■ **Exercise**: Could you express the rows below as a numbered list, skipping any blank lines and leaving the pictures out?

= Beginning of Section =

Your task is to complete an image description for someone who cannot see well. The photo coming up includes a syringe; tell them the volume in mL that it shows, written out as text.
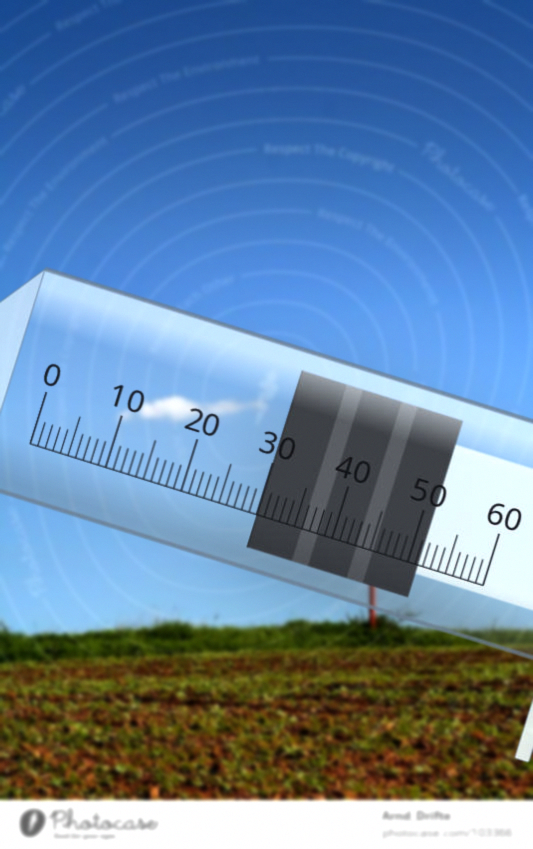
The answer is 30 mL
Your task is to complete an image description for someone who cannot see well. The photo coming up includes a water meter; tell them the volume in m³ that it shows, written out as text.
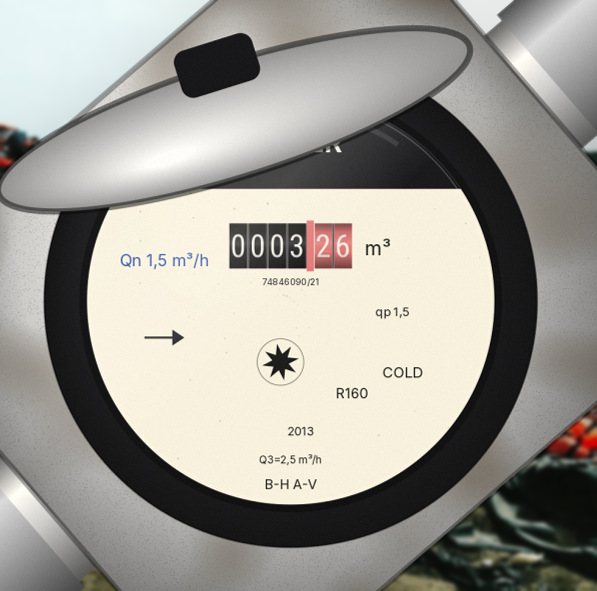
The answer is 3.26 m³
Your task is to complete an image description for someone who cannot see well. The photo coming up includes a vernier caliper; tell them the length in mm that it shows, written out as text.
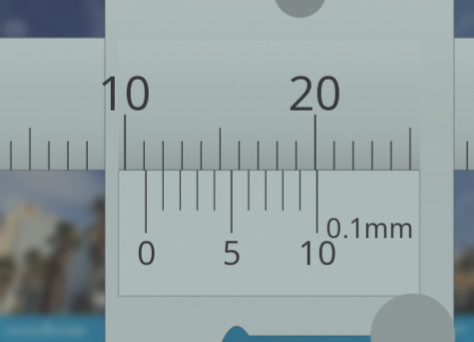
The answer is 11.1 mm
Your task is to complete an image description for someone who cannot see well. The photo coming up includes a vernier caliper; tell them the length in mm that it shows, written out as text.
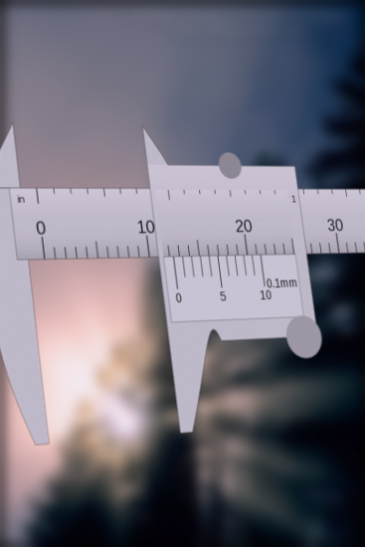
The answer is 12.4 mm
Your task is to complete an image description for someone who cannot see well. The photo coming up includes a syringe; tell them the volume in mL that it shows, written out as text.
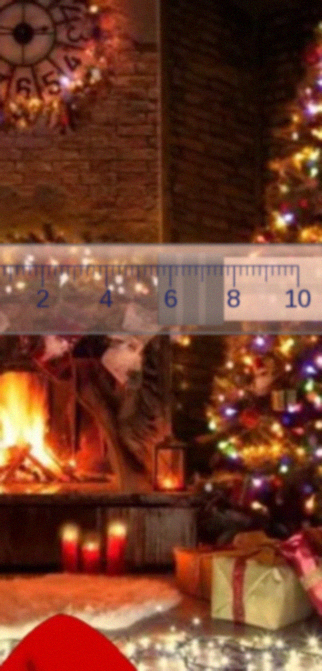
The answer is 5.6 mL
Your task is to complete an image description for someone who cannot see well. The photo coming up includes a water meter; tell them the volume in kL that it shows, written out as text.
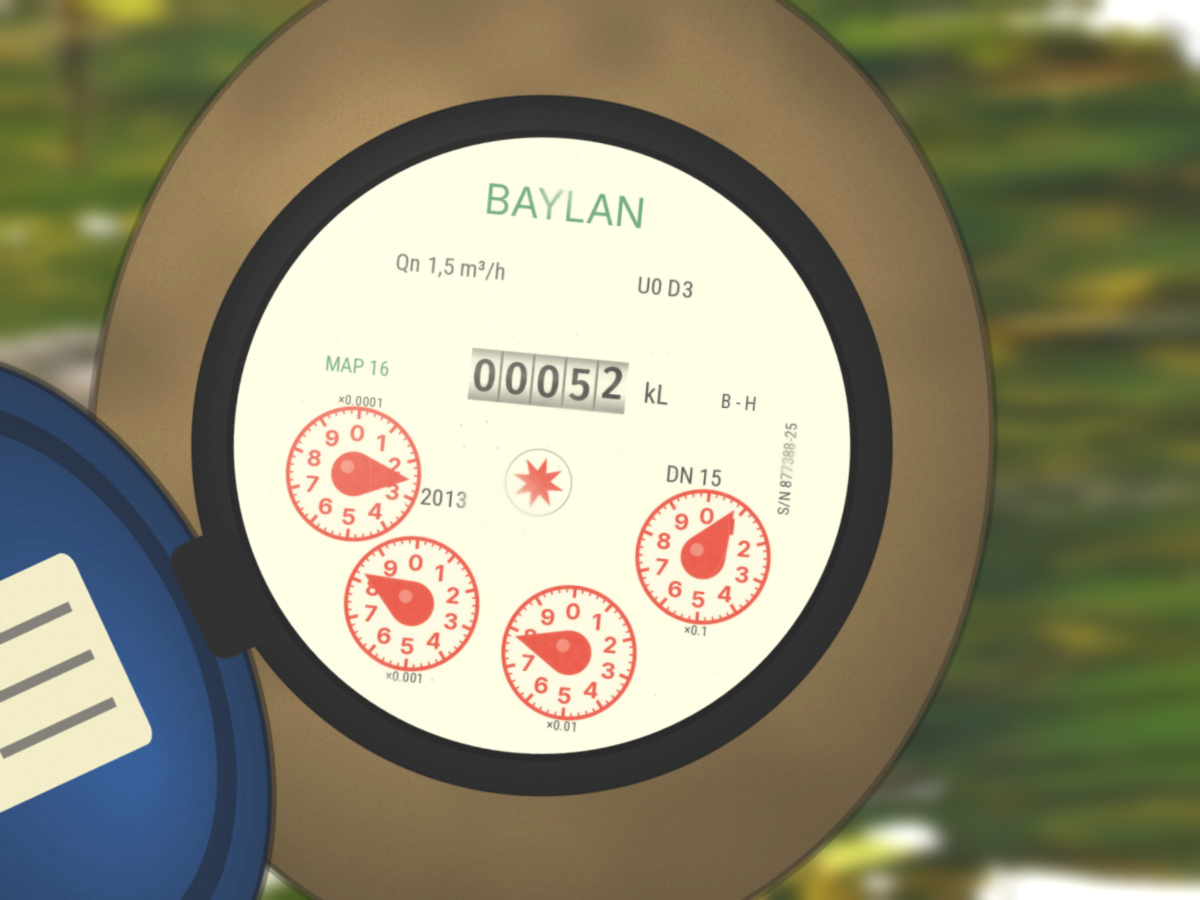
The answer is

= End of Section =

■ **Answer below**:
1. Your task is to complete an image description for someone who cannot see well. The photo coming up includes a syringe; tell them the volume in mL that it shows, written out as text.
2. The answer is 30 mL
3. Your task is to complete an image description for someone who cannot see well. The photo coming up includes a water meter; tell them the volume in m³ that it shows, written out as text.
4. The answer is 3.26 m³
5. Your task is to complete an image description for someone who cannot see well. The photo coming up includes a vernier caliper; tell them the length in mm that it shows, written out as text.
6. The answer is 11.1 mm
7. Your task is to complete an image description for someone who cannot see well. The photo coming up includes a vernier caliper; tell them the length in mm that it shows, written out as text.
8. The answer is 12.4 mm
9. Your task is to complete an image description for someone who cannot see well. The photo coming up includes a syringe; tell them the volume in mL that it shows, written out as text.
10. The answer is 5.6 mL
11. Your task is to complete an image description for someone who cannot see well. The photo coming up includes a water meter; tell them the volume in kL that it shows, written out as text.
12. The answer is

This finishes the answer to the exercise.